O engenheiro André Lubeck, pró-reitor adjunto, responsável pela Coordenadoria de Obras, Manutenção e Projetos, disse que a primeira avaliação realizada pela equipe técnica da Unipampa leva a crer que a estrutura já executada do prédio anexo não foi afetada pelo desabamento da laje, mas a estrutura terá de passar por novas avaliações técnicas e legais nos próximos dias. Todos os operários estavam usando equipamentos de proteção individual. “O projeto permanece tal qual foi elaborado. Fui com o engenheiro Tiago e a fiscal Helena fazer uma vistoria e não há necessidade de qualquer alteração no projeto original” – referiu. “A obra está perfeitamente regular. Conta com trabalhadores legalizados, engenheiro de segurança. O que ocorreu foi uma falha no escoramento. Não sabemos ainda a razão” – disse ele.
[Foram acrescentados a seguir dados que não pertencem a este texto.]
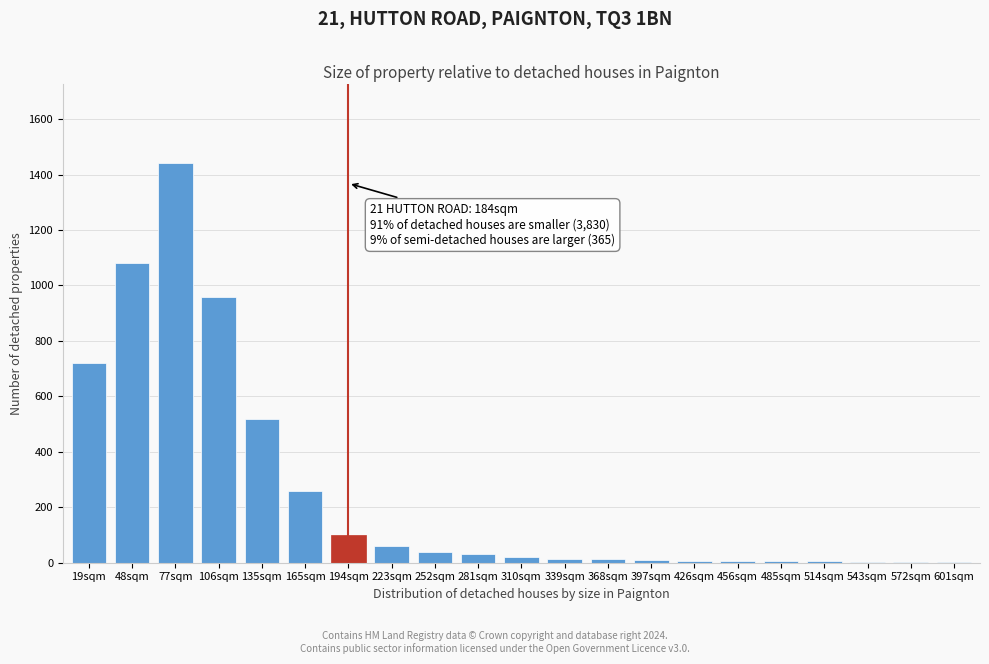

The chart shows a value of 2253 at 77sqm. True or false?

False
A diretora do campus em Livramento da Unipampa, professora Daniela Benetti, tranquilizou a comunidade acadêmica e também os santanenses. Assim como as aulas serão normalizadas na segunda, 2, há a tendência de que na mesma data outras frentes de serviço da edificação possam ser retomadas pelos trabalhadores, sendo isolada a área do incidente até o fim da perícia. “Podemos retomar nossas atividades em sala de aula e administrativas do campus já na segunda-feira” – referiu. “Quero acalmar toda a comunidade e os pais de nossos estudantes. Tanto servidores, quanto alunos, estão todos bem” – disse. 

Expectativa 

A arquiteta Luisa Santana, responsável pela orientação aos mestre de obras, e a engenheira civil e engenheira de segurança da Sotrin, Eduarda Trindade, realizaram vistoria na área e já providenciaram os relatórios iniciais.
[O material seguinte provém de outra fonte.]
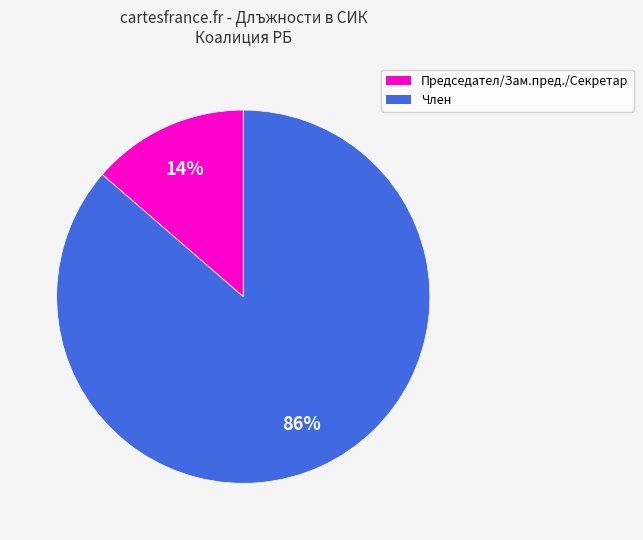

Between Член and Председател/Зам.пред./Секретар, which is larger?

Член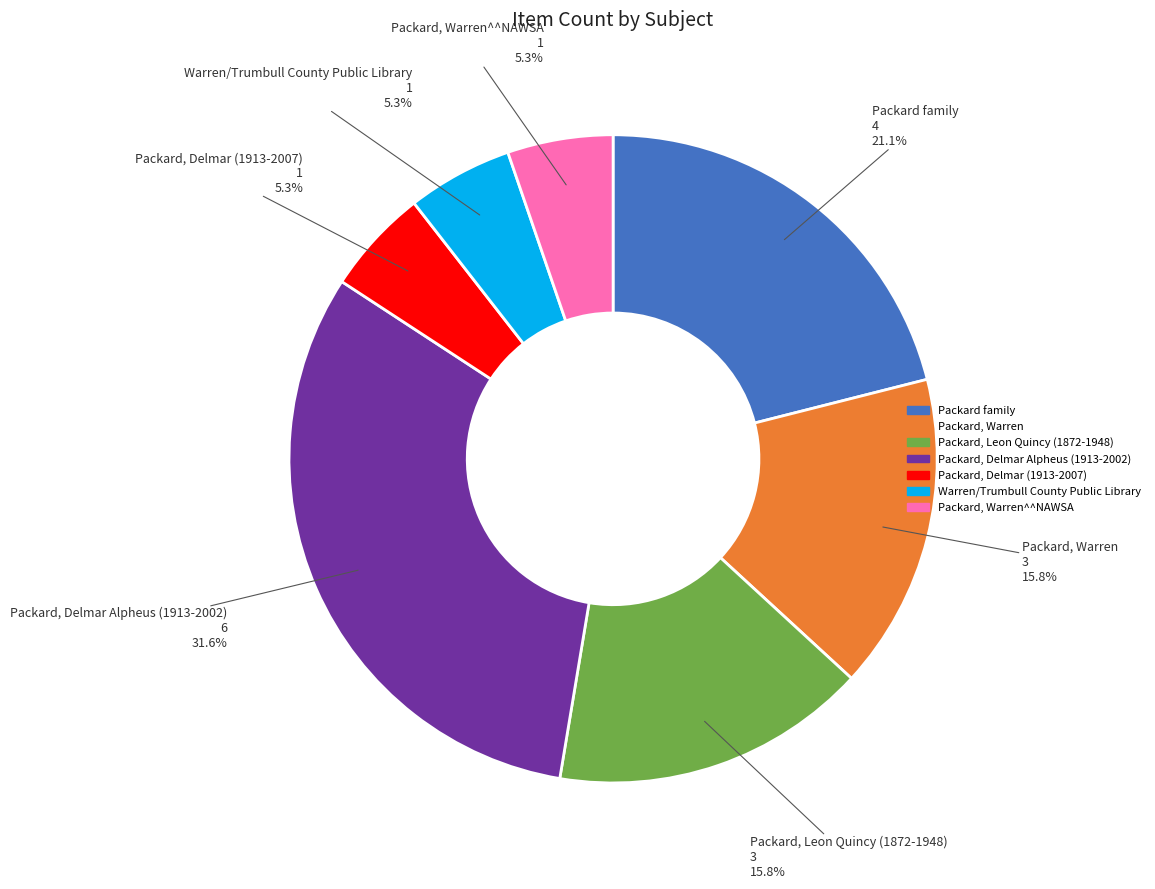

Does Warren/Trumbull County Public Library represent more than half of the total?

No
Técnicos da área de engenharia da Secretaria do Planejamento, assim como do Conselho Regional de Engenharia e Arquitetura (CREA), foram até o local. Em função de todos os procedimentos e autorizações estarem rigorosamente regulares, não houve manifestação desses fiscais técnicos.

Para apontar os motivos, agora, somente os laudos técnicos.